Xun mixes memorable images from his own life, such as the view from a favored childhood fishing hole, and carousel horses, with well-known political images and cultural symbols such as the famous Mao Zedong statue in Shenyang and the totems of the Chinese zodiac.  Enigmatic figures populate the film as well, such as fossils depicted within crystal boxes, with which Xun makes a clever connection to the Chinese coal industry.

Xun does not offer explanations through exposition, but rather lets the scenes flow into one another. Like the scenes, the images move and morph into other forms, giving the animation an unpredictable and interpretable narrative. A layer of black scribbled lines is laid over the scenes behind so that even still scenes have the feeling of constant movement. These images, paired and morphed together, take the mind on a journey through space and time. Like an exquisite corpse, the pairing of opposites provides an opportunity for the mind to make new and unexpected connections.   

The film's ever changing form becomes a metamorphosis that speaks to the way memory can bend our perception, and that this change can be unpredictable, sometimes deceiving, and difficult to interpret. Watching Mythologica Time felt like slipping through the cracks between reality and memory, like a journey through the space in-between, which seems to be the place Xun is most interested in exploring.


  1. I really enjoyed reading your review. I watched this film as well but didn't get that observation and interpretation as much as you did. You not only provide the thorough details of this film but also unfold the secrets of the artist for us. The only suggestion I would say is that maybe you could organize your review and separate them into different paragraphs. I think your content is strong and rich enough.

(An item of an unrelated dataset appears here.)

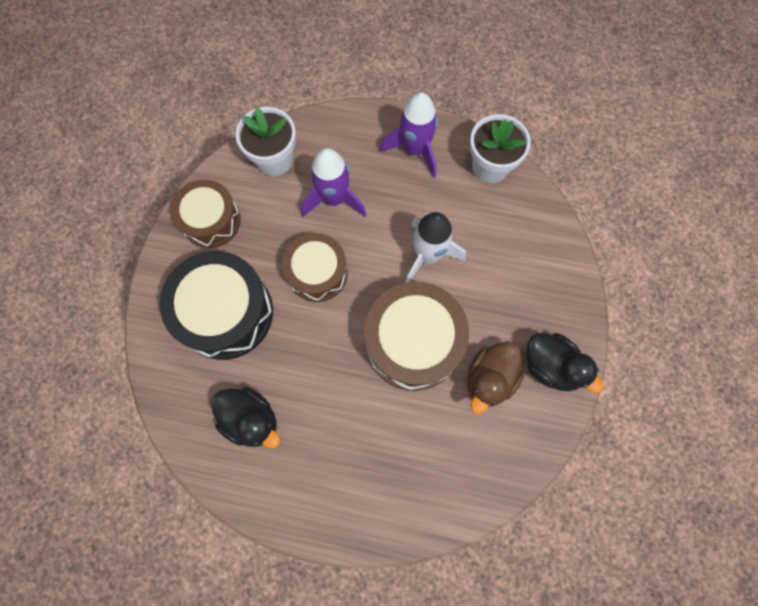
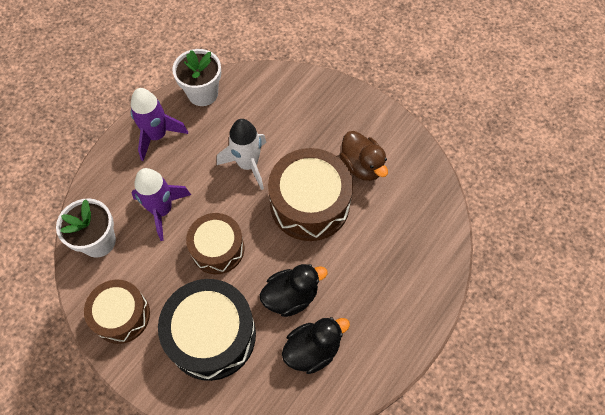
camera: 65 degrees left, 10 degrees down
(551, 366) = (371, 124): black duck -> black duck (291, 296)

However, it would give us more fluency to read.

  2. I enjoyed how you described the feeling of watching this piece in your review. The complexities with which you talk about this work are wonderful to read, and you brought up a lot of good points regarding the content and the symbolism of certain characters in the animation. I would suggest to maybe describe some of the scenes, what the characters actually do. We get a great sense of the style of the film and how the scenes flow in and out of each other, but maybe describe just exactly how the scenes interact with each other.